Unemployment in China's farming villages is now as high as 160 million, with another estimated 20 million expected to lose their jobs in the wake of China's entry into the WTO. China plans to dole out 290 billion yuan over the next four years to write off bad loans owed by bankrupt companies. Meanwhile, the withdrawal of some state-owned enterprises from the market will present the problem of resettling more than 5.7 million workers. Corruption has also been an obstacle to trade. Chinese courts last year handled 21,800 cases of corruption and bribery. Economic losses caused by corruption amounted to almost 15 percent of China's GDP between 1999 and 2001. And economic loss is only the tip of the iceberg of problems caused by corruption.
In his book, Chang blames dogma for the slow speed of China's reforms. The Communist Party's mission is to rule the people. Democracy and freedom are anathema to it. But democratic systems and guarantees of private property rights are important factors in a country's economic stability. The Asian Wall Street Journal once used the fable of the tortoise and the hare to describe China and India, the world's two most populous nations. It said that Chinese officials were free to drive farmers off the farm or suppress labor unions in order to attract foreign investment. Such methods appear conducive to short-term economic development. China's communist government, however, has not provided concrete guarantees for the property rights and freedom of its citizens, the article said, and may therefore turn out to be no match for democratic India.

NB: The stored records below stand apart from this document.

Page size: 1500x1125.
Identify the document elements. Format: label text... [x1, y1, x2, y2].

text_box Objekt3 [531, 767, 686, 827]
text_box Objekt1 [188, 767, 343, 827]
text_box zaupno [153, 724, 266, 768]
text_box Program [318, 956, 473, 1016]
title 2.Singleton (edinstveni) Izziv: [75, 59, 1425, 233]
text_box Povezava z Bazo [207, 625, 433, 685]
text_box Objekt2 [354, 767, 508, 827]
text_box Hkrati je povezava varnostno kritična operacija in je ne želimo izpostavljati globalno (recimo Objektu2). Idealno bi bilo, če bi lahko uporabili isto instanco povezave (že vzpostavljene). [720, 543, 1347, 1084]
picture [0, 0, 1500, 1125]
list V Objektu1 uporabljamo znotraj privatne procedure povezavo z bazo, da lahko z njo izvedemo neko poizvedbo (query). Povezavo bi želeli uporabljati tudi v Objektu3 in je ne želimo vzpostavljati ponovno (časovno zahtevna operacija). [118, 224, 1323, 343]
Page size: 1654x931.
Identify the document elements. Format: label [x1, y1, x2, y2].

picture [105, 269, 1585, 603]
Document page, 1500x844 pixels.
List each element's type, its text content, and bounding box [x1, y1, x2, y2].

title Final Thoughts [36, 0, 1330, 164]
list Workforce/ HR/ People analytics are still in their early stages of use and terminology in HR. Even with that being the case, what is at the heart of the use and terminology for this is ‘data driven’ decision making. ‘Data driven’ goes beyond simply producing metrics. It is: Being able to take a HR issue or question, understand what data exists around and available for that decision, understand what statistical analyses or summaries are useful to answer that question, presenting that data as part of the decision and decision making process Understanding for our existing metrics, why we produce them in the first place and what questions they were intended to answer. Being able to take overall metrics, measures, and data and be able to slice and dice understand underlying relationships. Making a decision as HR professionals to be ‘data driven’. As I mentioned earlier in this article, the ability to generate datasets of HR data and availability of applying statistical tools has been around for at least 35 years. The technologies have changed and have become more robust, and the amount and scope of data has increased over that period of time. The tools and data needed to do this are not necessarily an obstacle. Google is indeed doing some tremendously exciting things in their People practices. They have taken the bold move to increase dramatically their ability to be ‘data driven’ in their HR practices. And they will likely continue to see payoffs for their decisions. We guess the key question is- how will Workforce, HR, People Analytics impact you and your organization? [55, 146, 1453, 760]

According to the latest statistics compiled by the Bureau of Foreign Trade under the Ministry of Economic Affairs, the share of Taiwan's trade that depends on the China market rose from 9.1 percent in 1991 to 16.5 percent in 1996. The figure for last year approached 20 percent, making Taiwan the country most dependent on the China market. The constant need to readjust and re-evaluate is now widely recognized among international investors in China. In contrast, Taiwanese businessmen and some politicians are calling on people to walk into the lion's den. I hope these red-capped businessmen will not be so foolhardy as to drag Taiwan to the grave to be buried along with them.
Chiu Li-li is a Tainan City councilor.